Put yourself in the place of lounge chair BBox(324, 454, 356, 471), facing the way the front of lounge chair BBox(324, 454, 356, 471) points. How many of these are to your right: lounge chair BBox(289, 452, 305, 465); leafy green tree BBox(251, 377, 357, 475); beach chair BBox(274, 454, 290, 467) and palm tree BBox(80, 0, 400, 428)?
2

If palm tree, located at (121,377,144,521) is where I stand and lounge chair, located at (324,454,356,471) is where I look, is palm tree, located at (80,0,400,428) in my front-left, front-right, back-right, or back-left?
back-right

* * * *

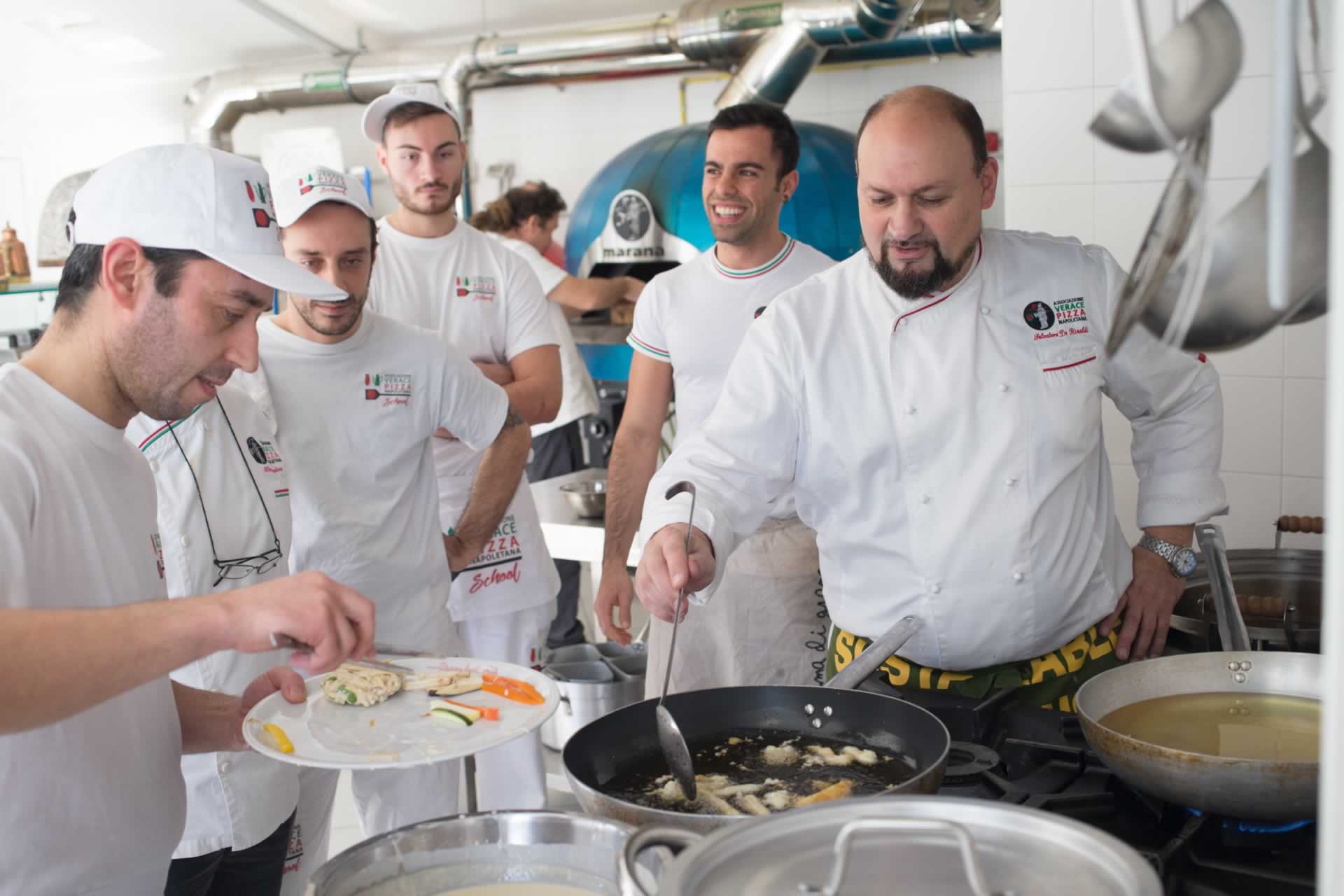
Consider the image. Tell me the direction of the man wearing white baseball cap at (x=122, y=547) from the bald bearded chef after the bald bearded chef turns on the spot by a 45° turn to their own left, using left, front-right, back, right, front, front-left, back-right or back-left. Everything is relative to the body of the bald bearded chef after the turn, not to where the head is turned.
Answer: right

* * * *

ASSIGNED TASK >> Rewrite the data from the line with "Consider the image." up to and including the line with "Answer: right", swapping "chef" for "cook" and changing nothing else.

THE COMPLETED TASK >>
Consider the image. Tell me the direction of the man wearing white baseball cap at (x=122, y=547) from the bald bearded cook after the bald bearded cook turns on the spot by a 45° turn to their own left, using left, front-right, back, right, front, front-left, back-right or back-left. Everything is relative to the body of the bald bearded cook after the turn, not to where the head is turned.
Answer: right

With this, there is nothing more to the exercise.